§ **Data**
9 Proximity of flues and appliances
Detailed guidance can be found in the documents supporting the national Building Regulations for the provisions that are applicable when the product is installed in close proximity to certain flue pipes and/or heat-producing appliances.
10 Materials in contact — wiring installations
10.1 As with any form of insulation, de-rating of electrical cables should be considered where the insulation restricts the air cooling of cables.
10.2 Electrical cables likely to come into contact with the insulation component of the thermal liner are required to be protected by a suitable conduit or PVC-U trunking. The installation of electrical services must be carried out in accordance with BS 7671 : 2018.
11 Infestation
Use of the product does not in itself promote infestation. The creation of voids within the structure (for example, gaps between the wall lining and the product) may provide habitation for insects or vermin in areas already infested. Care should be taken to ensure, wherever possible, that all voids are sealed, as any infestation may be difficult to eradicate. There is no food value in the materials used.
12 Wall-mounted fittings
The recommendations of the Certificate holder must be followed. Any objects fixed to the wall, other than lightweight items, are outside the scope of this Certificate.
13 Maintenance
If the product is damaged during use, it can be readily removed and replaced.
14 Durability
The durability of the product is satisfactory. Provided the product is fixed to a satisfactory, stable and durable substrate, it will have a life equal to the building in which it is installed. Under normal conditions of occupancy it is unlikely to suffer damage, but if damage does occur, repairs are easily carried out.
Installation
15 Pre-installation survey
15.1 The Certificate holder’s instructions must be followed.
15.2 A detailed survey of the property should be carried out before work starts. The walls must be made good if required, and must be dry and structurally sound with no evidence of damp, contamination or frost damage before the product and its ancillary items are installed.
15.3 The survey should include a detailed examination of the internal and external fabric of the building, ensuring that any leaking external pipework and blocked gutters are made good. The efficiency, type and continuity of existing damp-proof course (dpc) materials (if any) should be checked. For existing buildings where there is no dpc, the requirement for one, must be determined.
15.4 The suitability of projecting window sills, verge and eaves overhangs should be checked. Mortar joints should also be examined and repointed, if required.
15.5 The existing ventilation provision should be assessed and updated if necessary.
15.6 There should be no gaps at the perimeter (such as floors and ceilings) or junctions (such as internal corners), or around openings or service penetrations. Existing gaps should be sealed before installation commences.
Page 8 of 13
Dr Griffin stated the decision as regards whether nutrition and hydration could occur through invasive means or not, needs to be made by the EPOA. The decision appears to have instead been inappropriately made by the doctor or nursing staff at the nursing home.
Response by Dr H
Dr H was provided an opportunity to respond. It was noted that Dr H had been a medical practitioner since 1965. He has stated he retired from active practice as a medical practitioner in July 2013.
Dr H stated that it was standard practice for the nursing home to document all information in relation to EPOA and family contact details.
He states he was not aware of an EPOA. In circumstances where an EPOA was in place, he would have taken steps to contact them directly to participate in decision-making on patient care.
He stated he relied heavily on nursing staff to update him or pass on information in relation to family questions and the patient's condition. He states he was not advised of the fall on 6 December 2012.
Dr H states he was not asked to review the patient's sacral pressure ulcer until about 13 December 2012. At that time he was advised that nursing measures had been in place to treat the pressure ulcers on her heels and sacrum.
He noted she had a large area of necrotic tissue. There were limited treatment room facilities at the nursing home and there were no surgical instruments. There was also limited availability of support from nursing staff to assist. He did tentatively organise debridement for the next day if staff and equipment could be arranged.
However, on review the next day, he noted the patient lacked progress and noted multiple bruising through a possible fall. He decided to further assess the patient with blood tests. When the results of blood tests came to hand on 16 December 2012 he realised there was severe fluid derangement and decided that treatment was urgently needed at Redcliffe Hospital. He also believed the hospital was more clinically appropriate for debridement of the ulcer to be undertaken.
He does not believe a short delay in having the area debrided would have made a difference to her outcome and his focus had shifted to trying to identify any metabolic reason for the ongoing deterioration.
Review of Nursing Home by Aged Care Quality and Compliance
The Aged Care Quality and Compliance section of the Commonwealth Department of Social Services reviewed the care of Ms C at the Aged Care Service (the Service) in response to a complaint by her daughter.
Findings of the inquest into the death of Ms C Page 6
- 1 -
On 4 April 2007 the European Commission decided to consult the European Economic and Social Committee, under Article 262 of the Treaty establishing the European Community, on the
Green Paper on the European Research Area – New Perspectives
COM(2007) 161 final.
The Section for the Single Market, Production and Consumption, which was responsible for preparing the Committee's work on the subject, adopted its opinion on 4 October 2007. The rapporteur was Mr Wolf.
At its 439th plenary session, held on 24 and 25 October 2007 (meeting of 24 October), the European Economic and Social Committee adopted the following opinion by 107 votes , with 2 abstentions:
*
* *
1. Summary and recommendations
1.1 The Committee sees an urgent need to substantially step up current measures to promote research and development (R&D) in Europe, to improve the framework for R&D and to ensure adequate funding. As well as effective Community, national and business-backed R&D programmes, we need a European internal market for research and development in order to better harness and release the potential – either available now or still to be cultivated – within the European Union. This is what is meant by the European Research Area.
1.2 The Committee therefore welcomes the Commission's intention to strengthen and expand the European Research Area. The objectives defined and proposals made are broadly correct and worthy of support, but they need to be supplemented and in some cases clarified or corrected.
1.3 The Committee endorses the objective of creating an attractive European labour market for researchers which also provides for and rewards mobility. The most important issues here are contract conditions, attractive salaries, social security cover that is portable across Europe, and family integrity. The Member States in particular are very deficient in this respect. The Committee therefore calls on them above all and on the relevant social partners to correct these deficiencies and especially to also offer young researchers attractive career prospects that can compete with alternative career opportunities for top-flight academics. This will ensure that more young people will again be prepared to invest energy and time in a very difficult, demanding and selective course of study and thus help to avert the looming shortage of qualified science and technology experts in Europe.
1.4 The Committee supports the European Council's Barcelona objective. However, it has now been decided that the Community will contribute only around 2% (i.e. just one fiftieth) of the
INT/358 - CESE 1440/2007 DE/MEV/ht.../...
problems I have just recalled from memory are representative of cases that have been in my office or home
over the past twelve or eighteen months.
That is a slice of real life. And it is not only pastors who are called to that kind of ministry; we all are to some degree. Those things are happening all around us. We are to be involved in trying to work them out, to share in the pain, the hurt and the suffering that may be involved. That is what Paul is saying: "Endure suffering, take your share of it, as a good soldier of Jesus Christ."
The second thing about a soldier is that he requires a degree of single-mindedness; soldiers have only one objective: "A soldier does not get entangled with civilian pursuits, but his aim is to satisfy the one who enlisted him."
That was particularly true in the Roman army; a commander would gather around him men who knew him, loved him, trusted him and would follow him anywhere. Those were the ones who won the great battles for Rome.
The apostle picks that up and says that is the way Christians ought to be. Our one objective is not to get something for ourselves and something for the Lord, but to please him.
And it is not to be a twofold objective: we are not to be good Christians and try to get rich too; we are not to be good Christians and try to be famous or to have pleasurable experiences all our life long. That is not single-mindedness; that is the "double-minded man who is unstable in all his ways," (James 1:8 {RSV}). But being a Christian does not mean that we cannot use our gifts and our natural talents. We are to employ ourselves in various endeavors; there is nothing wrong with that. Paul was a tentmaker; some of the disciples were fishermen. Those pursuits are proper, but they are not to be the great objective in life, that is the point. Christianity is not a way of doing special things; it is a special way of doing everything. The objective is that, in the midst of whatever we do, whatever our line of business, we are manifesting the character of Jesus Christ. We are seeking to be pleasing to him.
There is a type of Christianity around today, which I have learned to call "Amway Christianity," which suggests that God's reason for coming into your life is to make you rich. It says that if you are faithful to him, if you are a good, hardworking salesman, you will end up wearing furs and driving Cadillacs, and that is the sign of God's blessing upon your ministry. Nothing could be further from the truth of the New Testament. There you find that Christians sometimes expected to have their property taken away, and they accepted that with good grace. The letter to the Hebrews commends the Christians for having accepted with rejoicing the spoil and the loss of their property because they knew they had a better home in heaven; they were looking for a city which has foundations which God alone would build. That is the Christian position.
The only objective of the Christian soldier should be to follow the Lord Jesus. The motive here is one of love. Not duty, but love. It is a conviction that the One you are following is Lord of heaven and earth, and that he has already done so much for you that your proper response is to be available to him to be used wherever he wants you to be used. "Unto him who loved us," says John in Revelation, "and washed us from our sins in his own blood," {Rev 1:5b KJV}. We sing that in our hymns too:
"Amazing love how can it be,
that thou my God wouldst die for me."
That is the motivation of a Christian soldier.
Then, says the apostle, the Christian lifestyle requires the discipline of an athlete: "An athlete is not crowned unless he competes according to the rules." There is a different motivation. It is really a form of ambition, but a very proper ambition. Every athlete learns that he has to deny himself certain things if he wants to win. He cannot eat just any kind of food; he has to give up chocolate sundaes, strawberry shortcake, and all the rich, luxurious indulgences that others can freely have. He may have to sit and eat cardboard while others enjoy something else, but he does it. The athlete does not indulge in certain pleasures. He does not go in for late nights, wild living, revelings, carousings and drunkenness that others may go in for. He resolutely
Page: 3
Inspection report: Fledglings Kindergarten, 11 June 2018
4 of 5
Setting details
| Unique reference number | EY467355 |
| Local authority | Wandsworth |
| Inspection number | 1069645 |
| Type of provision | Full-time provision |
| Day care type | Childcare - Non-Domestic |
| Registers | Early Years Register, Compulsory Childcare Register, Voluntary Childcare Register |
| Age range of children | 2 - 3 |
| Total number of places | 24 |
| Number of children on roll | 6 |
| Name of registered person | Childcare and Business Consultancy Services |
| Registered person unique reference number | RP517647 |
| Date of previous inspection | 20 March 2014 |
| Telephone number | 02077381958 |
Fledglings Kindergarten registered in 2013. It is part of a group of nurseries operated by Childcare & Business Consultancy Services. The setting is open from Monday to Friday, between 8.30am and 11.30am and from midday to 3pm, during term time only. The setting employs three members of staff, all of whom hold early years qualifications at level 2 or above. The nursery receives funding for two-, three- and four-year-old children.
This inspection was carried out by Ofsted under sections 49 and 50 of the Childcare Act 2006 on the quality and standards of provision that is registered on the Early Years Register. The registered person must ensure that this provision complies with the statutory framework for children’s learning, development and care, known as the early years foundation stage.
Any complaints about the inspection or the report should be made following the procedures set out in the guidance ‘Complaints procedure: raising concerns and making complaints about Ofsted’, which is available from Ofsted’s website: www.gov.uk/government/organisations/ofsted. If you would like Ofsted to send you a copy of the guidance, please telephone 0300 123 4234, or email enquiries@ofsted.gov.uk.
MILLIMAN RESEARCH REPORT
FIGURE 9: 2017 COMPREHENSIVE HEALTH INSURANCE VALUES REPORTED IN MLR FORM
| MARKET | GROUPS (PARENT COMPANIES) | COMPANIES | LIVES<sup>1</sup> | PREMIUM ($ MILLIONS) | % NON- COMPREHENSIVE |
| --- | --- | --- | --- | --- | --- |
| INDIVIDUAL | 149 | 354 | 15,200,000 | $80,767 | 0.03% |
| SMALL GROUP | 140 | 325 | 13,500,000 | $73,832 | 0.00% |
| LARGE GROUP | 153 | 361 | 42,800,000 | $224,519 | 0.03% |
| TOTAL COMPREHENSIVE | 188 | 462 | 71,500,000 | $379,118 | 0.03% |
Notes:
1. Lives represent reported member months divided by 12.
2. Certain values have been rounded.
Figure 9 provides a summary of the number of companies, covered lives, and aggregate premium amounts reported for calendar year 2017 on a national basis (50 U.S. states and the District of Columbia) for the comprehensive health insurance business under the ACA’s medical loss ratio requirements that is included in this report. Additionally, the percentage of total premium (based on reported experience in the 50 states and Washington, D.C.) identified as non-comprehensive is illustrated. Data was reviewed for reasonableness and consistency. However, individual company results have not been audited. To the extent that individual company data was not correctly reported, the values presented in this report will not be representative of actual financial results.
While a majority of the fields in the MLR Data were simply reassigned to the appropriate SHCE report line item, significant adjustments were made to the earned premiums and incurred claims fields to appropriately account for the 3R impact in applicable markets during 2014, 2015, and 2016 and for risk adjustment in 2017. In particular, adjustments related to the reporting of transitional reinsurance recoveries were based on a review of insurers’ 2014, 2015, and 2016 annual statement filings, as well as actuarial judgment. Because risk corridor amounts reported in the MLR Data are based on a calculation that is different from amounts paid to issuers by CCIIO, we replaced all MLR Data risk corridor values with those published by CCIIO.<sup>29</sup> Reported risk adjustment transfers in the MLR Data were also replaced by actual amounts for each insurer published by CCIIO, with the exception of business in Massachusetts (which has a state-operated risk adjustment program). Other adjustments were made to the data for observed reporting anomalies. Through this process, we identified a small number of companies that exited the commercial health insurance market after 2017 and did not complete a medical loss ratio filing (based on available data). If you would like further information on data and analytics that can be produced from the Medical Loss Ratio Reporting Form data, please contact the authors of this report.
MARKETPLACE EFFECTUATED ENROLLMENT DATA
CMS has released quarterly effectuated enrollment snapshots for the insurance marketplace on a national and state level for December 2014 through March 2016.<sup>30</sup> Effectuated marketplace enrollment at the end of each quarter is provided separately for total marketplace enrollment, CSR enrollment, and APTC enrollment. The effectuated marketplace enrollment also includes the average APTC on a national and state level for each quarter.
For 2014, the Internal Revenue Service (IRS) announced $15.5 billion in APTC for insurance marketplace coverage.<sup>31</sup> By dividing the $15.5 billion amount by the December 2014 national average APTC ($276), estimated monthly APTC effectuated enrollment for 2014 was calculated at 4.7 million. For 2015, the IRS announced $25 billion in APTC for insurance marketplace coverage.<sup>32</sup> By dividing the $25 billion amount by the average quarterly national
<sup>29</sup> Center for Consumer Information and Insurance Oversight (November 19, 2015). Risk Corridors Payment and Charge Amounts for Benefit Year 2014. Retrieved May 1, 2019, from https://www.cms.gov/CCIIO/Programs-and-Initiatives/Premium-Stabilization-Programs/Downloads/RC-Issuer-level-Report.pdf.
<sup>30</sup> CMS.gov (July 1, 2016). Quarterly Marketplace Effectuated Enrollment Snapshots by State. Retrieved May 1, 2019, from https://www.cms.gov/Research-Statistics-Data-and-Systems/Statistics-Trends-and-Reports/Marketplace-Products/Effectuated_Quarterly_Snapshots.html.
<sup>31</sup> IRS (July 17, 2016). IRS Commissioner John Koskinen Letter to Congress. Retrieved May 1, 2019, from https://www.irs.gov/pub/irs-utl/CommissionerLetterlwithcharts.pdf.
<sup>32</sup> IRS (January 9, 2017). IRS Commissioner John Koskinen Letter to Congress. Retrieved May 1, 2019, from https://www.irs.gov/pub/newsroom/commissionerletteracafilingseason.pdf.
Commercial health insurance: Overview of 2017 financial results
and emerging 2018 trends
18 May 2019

§ **Problem requirements**
Your task for the entries above: copy exactly the span starting with the line with "The only objective" and going on through the line with "love how can", both lines included, and nothing else.

§ **The completed task**
The only objective of the Christian soldier should be to follow the Lord Jesus. The motive here is one of love. Not duty, but love. It is a conviction that the One you are following is Lord of heaven and earth, and that he has already done so much for you that your proper response is to be available to him to be used wherever he wants you to be used. "Unto him who loved us," says John in Revelation, "and washed us from our sins in his own blood," {Rev 1:5b KJV}. We sing that in our hymns too:
"Amazing love how can it be,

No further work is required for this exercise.